(Source data)

— START —

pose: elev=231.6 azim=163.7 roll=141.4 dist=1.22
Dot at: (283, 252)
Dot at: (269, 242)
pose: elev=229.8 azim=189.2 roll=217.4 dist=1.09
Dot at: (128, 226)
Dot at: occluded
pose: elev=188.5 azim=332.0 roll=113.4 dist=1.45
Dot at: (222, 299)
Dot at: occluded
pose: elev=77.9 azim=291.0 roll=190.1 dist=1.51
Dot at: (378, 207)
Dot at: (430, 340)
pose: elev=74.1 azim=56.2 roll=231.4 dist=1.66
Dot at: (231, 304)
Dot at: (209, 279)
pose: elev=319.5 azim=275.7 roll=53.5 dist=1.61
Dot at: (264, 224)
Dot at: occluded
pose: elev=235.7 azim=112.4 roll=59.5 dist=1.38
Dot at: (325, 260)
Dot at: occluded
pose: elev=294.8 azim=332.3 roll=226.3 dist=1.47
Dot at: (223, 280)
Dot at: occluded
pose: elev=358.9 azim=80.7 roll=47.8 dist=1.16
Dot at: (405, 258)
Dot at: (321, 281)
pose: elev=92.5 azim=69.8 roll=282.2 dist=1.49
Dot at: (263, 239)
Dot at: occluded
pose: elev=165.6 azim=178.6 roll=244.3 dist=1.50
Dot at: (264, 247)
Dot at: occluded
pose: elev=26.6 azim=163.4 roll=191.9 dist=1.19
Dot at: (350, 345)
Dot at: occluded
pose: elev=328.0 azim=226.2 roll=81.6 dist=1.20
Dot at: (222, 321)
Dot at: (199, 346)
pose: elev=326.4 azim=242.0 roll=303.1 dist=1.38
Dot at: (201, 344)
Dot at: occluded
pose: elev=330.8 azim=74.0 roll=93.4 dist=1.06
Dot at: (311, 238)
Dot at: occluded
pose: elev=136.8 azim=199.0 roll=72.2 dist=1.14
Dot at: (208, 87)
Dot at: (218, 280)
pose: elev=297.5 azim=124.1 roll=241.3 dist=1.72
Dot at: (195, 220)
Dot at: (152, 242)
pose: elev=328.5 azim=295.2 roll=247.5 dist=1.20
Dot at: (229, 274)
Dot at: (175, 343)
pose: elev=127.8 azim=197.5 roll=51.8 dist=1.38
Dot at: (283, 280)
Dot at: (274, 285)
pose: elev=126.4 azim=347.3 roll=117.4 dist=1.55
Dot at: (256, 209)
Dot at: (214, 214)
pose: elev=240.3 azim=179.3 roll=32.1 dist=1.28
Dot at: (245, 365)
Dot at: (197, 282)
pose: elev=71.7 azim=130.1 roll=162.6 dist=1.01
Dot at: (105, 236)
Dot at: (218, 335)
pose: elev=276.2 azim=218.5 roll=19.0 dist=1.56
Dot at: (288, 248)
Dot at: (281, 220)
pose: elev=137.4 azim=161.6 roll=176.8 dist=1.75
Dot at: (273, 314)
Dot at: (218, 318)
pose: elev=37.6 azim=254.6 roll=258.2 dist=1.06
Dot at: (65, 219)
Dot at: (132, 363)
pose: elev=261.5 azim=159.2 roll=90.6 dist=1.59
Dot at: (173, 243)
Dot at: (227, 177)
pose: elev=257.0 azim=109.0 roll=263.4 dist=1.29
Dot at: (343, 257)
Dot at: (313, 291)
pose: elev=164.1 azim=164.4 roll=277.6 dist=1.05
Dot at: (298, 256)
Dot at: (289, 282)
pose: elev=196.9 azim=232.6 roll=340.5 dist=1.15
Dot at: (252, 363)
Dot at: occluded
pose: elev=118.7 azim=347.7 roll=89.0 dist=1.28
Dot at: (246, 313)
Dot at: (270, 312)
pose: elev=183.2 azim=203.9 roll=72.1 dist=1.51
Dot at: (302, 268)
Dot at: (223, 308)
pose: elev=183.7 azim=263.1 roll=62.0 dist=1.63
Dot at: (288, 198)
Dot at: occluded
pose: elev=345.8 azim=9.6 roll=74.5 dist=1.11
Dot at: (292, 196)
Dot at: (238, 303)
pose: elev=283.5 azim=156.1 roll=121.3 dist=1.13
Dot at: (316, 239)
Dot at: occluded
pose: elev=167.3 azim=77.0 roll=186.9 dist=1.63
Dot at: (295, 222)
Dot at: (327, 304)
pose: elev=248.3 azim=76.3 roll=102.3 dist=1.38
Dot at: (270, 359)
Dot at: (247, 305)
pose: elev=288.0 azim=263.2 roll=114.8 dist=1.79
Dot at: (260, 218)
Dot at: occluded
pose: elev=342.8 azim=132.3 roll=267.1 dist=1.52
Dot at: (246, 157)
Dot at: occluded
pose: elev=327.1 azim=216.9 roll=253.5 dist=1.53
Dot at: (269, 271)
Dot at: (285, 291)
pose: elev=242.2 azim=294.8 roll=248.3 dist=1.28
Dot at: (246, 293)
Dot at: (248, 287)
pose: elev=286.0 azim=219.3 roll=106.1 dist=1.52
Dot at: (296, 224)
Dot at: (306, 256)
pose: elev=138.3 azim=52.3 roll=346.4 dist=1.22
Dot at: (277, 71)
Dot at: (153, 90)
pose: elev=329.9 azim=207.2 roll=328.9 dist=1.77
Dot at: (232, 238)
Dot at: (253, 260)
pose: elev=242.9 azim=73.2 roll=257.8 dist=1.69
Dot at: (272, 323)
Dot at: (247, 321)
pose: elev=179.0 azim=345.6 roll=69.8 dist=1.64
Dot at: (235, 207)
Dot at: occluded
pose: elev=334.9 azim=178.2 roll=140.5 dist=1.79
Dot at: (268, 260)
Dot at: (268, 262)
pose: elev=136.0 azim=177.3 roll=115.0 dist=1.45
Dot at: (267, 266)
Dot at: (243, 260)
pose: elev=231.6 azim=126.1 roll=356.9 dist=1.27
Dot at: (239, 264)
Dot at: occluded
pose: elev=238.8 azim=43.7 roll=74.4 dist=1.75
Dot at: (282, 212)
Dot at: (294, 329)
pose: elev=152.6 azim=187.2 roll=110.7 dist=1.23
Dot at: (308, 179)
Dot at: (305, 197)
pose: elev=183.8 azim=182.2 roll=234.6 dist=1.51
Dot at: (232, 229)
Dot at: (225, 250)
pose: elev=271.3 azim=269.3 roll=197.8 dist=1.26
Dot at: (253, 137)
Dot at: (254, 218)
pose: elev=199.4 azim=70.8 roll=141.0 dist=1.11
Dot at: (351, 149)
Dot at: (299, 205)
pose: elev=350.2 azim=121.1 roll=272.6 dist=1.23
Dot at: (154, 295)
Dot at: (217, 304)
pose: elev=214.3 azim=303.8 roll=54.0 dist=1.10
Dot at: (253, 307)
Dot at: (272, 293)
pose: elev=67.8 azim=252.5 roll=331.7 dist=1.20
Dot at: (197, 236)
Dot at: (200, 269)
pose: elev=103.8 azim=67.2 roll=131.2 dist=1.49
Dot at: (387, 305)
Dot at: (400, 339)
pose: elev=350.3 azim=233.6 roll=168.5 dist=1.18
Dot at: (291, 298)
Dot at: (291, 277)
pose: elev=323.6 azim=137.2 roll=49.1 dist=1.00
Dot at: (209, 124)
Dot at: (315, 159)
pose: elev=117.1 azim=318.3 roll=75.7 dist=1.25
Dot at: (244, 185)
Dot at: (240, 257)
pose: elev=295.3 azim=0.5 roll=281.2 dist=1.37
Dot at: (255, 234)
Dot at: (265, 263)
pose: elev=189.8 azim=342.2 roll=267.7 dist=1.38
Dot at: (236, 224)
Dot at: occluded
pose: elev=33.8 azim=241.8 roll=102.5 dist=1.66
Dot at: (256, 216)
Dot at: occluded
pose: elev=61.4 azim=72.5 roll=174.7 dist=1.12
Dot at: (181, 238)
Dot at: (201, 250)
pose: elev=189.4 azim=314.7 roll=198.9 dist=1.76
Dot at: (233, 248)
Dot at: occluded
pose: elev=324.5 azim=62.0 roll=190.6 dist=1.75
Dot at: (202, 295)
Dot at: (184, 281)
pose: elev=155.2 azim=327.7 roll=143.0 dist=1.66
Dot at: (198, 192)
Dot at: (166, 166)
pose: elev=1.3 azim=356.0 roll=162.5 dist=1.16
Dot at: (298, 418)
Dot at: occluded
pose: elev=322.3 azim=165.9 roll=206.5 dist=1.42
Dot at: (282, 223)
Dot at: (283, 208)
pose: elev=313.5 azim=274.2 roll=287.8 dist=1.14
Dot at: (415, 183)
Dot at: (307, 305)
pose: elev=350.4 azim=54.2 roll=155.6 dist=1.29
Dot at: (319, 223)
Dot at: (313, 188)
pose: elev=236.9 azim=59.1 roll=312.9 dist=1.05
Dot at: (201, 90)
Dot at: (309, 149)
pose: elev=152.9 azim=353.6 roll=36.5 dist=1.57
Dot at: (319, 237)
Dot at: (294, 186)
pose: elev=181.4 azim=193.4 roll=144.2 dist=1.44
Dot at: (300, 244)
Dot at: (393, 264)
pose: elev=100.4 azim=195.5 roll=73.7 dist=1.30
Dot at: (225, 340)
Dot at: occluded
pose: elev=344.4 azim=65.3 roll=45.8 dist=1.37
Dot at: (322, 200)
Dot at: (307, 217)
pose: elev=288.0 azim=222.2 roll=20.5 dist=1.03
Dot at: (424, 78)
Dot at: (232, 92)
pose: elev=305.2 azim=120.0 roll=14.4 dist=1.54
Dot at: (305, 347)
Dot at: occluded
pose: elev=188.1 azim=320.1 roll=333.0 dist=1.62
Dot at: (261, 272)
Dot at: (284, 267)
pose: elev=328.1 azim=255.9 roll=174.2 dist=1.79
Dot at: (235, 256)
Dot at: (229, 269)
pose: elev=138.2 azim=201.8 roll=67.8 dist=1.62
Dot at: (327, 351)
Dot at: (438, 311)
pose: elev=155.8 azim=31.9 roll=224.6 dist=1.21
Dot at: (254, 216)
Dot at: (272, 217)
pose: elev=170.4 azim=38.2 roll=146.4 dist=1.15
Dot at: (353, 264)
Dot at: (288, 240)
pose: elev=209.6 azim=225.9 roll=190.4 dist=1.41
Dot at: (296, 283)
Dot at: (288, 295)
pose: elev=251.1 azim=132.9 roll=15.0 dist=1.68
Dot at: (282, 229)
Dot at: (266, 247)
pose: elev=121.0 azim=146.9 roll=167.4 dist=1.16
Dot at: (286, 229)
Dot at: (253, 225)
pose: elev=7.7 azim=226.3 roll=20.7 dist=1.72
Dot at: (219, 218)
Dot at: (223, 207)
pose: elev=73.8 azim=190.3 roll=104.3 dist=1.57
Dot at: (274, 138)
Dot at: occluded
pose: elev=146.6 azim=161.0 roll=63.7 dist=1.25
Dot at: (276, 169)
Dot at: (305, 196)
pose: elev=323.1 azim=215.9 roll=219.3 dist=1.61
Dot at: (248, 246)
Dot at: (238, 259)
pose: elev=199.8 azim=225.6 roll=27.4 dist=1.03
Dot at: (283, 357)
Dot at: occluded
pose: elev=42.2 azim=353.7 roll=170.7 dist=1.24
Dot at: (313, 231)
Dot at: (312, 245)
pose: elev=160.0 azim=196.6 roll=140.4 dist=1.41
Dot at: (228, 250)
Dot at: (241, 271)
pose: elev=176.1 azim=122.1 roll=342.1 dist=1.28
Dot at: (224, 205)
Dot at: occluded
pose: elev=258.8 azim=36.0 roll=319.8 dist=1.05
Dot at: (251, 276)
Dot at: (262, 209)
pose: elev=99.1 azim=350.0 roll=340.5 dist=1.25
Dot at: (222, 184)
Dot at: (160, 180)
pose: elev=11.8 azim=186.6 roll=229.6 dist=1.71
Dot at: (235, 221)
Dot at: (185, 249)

— END —

Description of the task -> Rewrite the data from its start through the line containing "Dot at: (430, 340)", replacing every "pose" with "view" and leaving everything else unchanged.

Complete output ->
view: elev=231.6 azim=163.7 roll=141.4 dist=1.22
Dot at: (283, 252)
Dot at: (269, 242)
view: elev=229.8 azim=189.2 roll=217.4 dist=1.09
Dot at: (128, 226)
Dot at: occluded
view: elev=188.5 azim=332.0 roll=113.4 dist=1.45
Dot at: (222, 299)
Dot at: occluded
view: elev=77.9 azim=291.0 roll=190.1 dist=1.51
Dot at: (378, 207)
Dot at: (430, 340)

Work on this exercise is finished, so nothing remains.